The former Tottenham goalkeeper, speaking to GOAL in association with MrQ, dismissed the idea of a third straight survival fight in 2026-27. “Nope, they’ll flip the script now. They have the right guy in De Zerbi,” he said, before cutting to the heart of the matter: recruitment.

“I just hope they let him get who he wants in the summer. I know they’re going to have to do it financially prudent. I know they bring in a great deal of revenue, but let De Zerbi get what he wants to a point, at least.”

That is the crux. Tottenham’s model, like so many in the Premier League, prizes control, resale value and long-term planning. Friedel is not arguing against that. He is arguing for something simpler: trust.

“Let’s say they’re going to go for six players,” he continued. “Let at least three of them be De Zerbi’s guys, like solely De Zerbi’s guys. He knows what he wants. He knows how he wants his teams to play.”

This is not blind faith. De Zerbi has already shown what happens when he walks into a broken dressing room. He inherited one of the most battered squads in the league: key players constantly in the treatment room, belief drained from those still standing, a club staring into the abyss. He dragged that group over the line.

“He took one of the squads with the highest injury record of impact players and the lowest confidence level of any team in the Premier League, and he managed to get them to survive,” Friedel pointed out. Survival came late, and it came with fingernails chewed to the quick.
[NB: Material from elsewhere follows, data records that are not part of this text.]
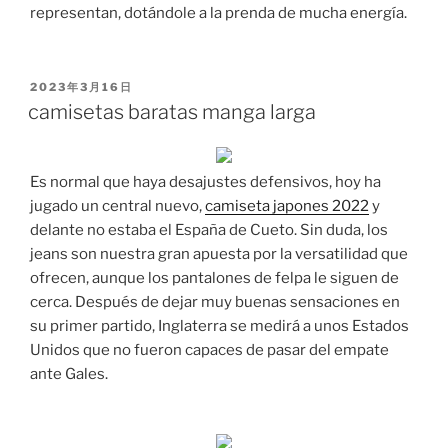
representan, dotándole a la prenda de mucha energía.
PUBLICADO
2023年3月16日
EL
camisetas baratas manga larga
Es normal que haya desajustes defensivos, hoy ha
jugado un central nuevo,
camiseta japones 2022
y
delante no estaba el España de Cueto. Sin duda, los
jeans son nuestra gran apuesta por la versatilidad que
ofrecen, aunque los pantalones de felpa le siguen de
cerca. Después de dejar muy buenas sensaciones en
su primer partido, Inglaterra se medirá a unos Estados
Unidos que no fueron capaces de pasar del empate
ante Gales.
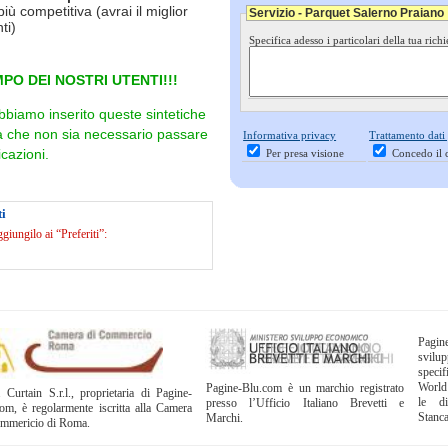
più competitiva (avrai il miglior
Servizio - Parquet Salerno Praiano
ti)
Specifica adesso i particolari della tua richi
PO DEI NOSTRI UTENTI!!!
bbiamo inserito queste sintetiche
ra che non sia necessario passare
Informativa privacy
Trattamento dati
cazioni.
Per presa visione
Concedo il 
i
iungilo ai “Preferiti”:
Pagi
svil
specif
World
Pagine-Blu.com è un marchio registrato
 Curtain S.r.l., proprietaria di Pagine-
le di
presso l’Ufficio Italiano Brevetti e
om, è regolarmente iscritta alla Camera
Stanc
Marchi.
ommericio di Roma.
A helping hand arrived too.

“And, you know, maybe with a little luck as well with the Aston Villa team selection on the day when they played each other - it was by the skin of their teeth that they stayed up.”

That escape should not disguise the scale of the job, but it should underline the calibre of the coach. De Zerbi did not stumble into safety; he imposed a structure, a style and a belief system on a group that had almost forgotten how to win. Give that kind of manager half a squad shaped to his liking and the ceiling rises quickly.

“Don’t overcomplicate things,” Friedel said. “De Zerbi is a good coach, and he knows, in his system, how he wants to play. So I hope they recruit to his style, and then I think you could actually see a very quick resurrection in them into the top six.”

That is the wager now facing Tottenham. Stick to the committee script and risk another season spent glancing anxiously over their shoulder, or lean into the conviction of the man they have hired to change everything.

If De Zerbi gets his players, not just the club’s, Spurs might not be talking about survival much longer. They might be talking about Europe again.